Barral não ensina apenas técnicas. Ele nos mostra, com simplicidade e genialidade, que o corpo humano — inclusive o cérebro — responde ao toque de formas que muitas vezes passam despercebidas até mesmo por quem dedica a vida inteira a estudá-lo. Ouvir e sentir suas explicações sobre as respostas teciduais, sobre a lógica fisiológica por trás de cada abordagem, e sobre a precisão necessária para acessar estruturas tão delicadas, foi como ver a Osteopatia se revelar de novo, mais profunda e mais viva.
É impossível não se emocionar quando percebemos que estamos diante de alguém que, por mais de 40 anos, pesquisou em silêncio, tocou centenas de vidas e ousou perguntar o que quase ninguém tinha coragem de explorar:
É possível tratar o cérebro com as mãos?
E quando ele demonstra, com clareza e racionalidade, que sim — que é possível, que é observável, que é transmitível — sentimos que estamos presenciando um momento histórico. A cada técnica, a cada explicação, a cada ajuste fino, a sensação é de que estamos participando da construção de uma evolução da Osteopatia.
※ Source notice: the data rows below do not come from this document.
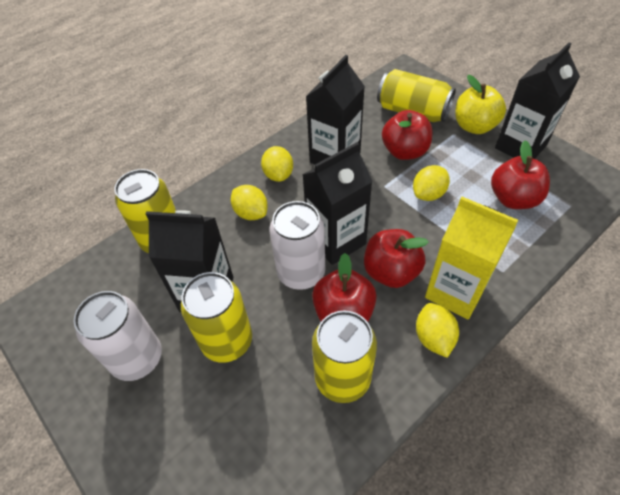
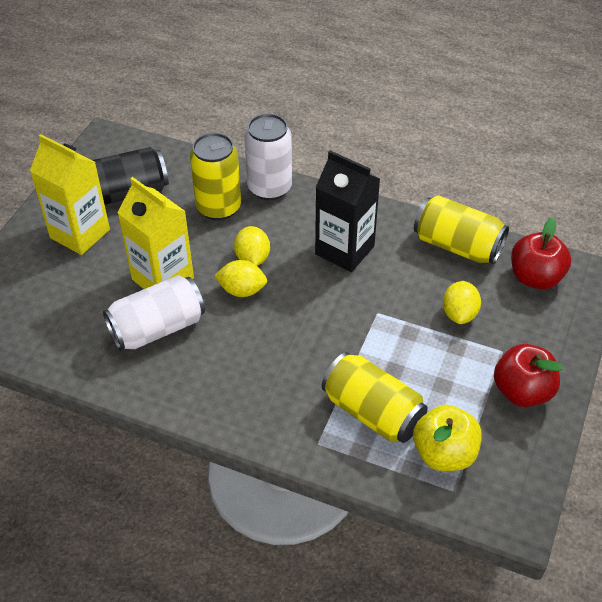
black can: none = 0 -> [92,147,169,205] = 1
black carton: [146,210,233,312] [302,142,373,265] [306,55,365,165] [495,42,580,159] = 4 -> [315,150,380,272] = 1
red apple: [312,253,377,322] [364,229,429,288] [382,110,433,160] [491,140,550,209] = 4 -> [494,344,563,407] [511,217,571,289] = 2
yellow can: [114,169,176,253] [181,272,252,363] [312,310,377,403] [377,69,456,122] = 4 -> [190,133,241,220] [322,352,428,443] [414,195,509,264] = 3
yellow carton: [425,197,518,319] = 1 -> [30,134,110,255] [118,177,194,289] = 2
yellow lemon: [231,185,268,220] [261,146,293,182] [413,165,450,201] [416,303,459,358] = 4 -> [214,260,267,297] [234,226,270,266] [443,281,481,324] = 3

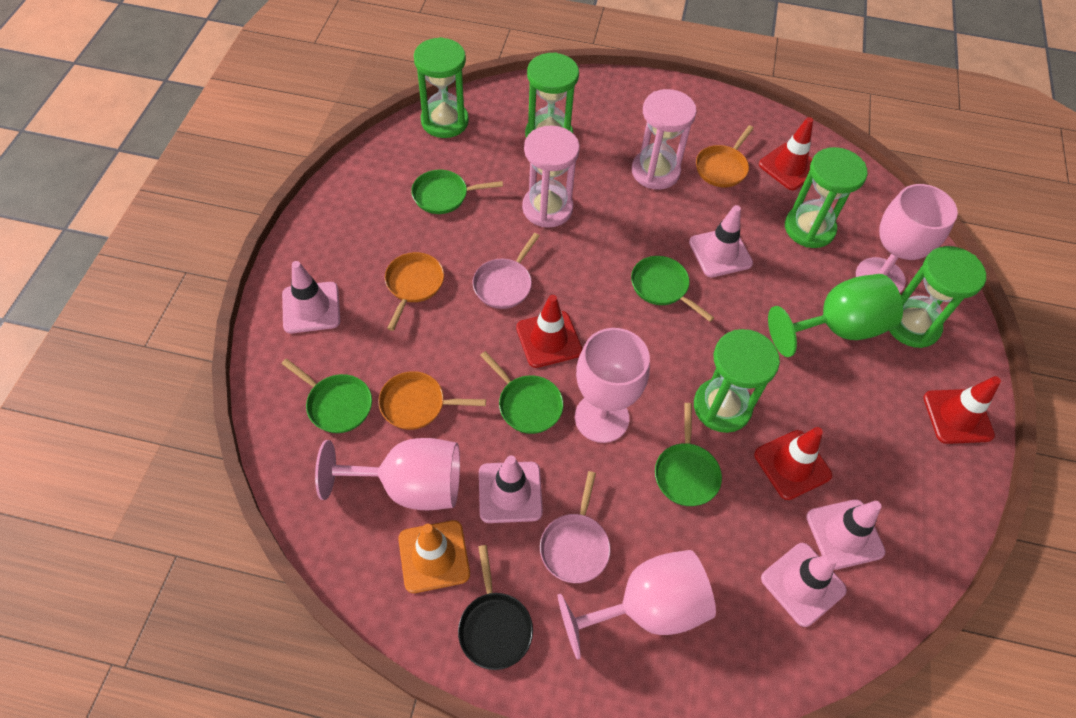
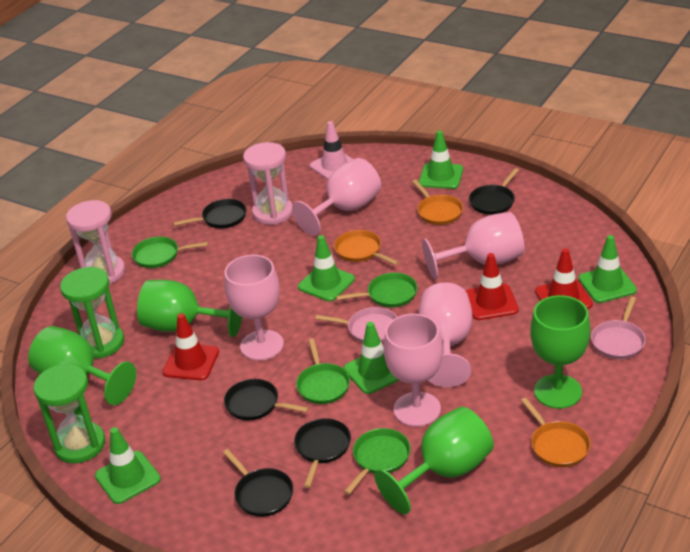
black pan: [458,545,533,670] = 1 -> [173,199,247,229] [223,449,293,517] [224,379,309,421] [294,418,351,488] [469,168,519,215] = 5
green goblet: [768,274,903,357] = 1 -> [28,326,136,405] [137,280,242,337] [374,407,494,514] [530,295,590,409] = 4
green hourglass: [414,37,469,138] [525,52,579,138] [694,329,780,433] [785,147,868,248] [889,246,986,348] = 5 -> [33,364,105,463] [60,267,124,358] = 2
green pan: [282,359,372,433] [411,170,503,214] [480,351,564,434] [631,256,714,322] [655,403,722,506] = 5 -> [132,237,208,268] [296,338,350,404] [336,273,417,308] [344,428,411,495] = 4
green traffic cone: none = 0 -> [95,427,161,504] [298,235,355,301] [344,322,399,394] [419,131,463,189] [578,235,637,303] = 5
orange traffic cone: [398,520,470,593] = 1 -> none = 0
pink goblet: [315,438,460,510] [558,550,716,660] [575,328,650,443] [856,184,958,293] = 4 -> [224,255,284,361] [292,158,381,236] [384,314,443,427] [418,282,472,387] [422,212,525,279] = 5
pink traffic cone: [282,261,340,333] [479,455,543,523] [689,205,753,277] [761,543,847,627] [806,499,886,570] = 5 -> [310,121,353,180] = 1
red traffic cone: [516,295,582,368] [754,427,832,500] [759,117,813,190] [923,376,1001,444] = 4 -> [163,313,219,380] [466,253,519,320] [535,248,593,309] = 3

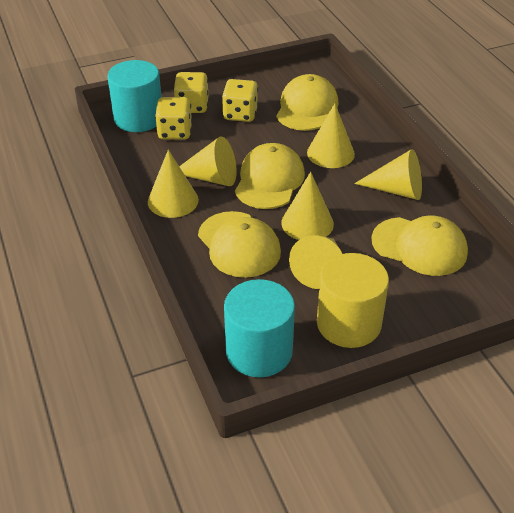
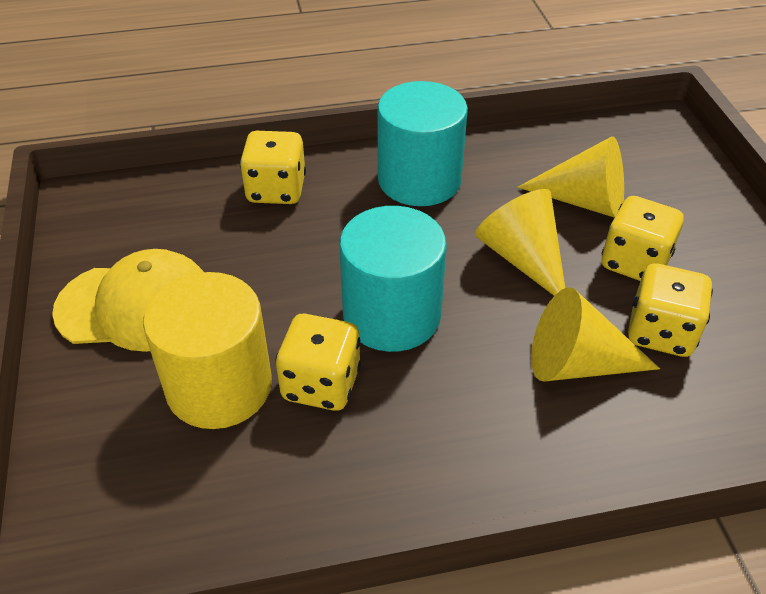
yellow cap: [198,211,281,278] [235,143,305,209] [276,74,338,131] [371,215,468,276] = 4 -> [52,249,204,352] = 1
yellow cone: [148,150,199,218] [179,136,237,186] [281,172,334,240] [289,235,342,289] [307,103,355,168] [354,149,422,200] = 6 -> [475,189,565,296] [517,136,624,218] [531,287,660,382] = 3
yellow dice: [155,97,192,139] [173,72,208,113] [222,79,258,122] = 3 -> [240,131,306,204] [276,314,361,411] [602,196,684,281] [628,263,713,357] = 4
Saio desses dias com uma mistura de humildade e esperança. Humildade por perceber o quanto ainda temos a aprender e refinar. Esperança por entender que, com estudo, sensibilidade e presença, podemos realmente contribuir para o alívio de sofrimentos profundos, inclusive aqueles que têm origem no sistema nervoso central.
E foi justamente uma fala de Barral que sintetizou para mim tudo o que vivemos, e que carrego agora como um norte:
“Eu não tenho dúvida sobre as auscultas. Eu tenho dúvida sobre o que é. E isso é parte do nosso trabalho, a gente vai ter algumas dúvidas. Mas a gente segue em frente! VOCÊS SÃO O FUTURO DA OSTEOPATIA. Não tenham pressa. Não vão rápido demais. E o que eu gosto, é de ver que vocês sentem muito bem com as mãos.”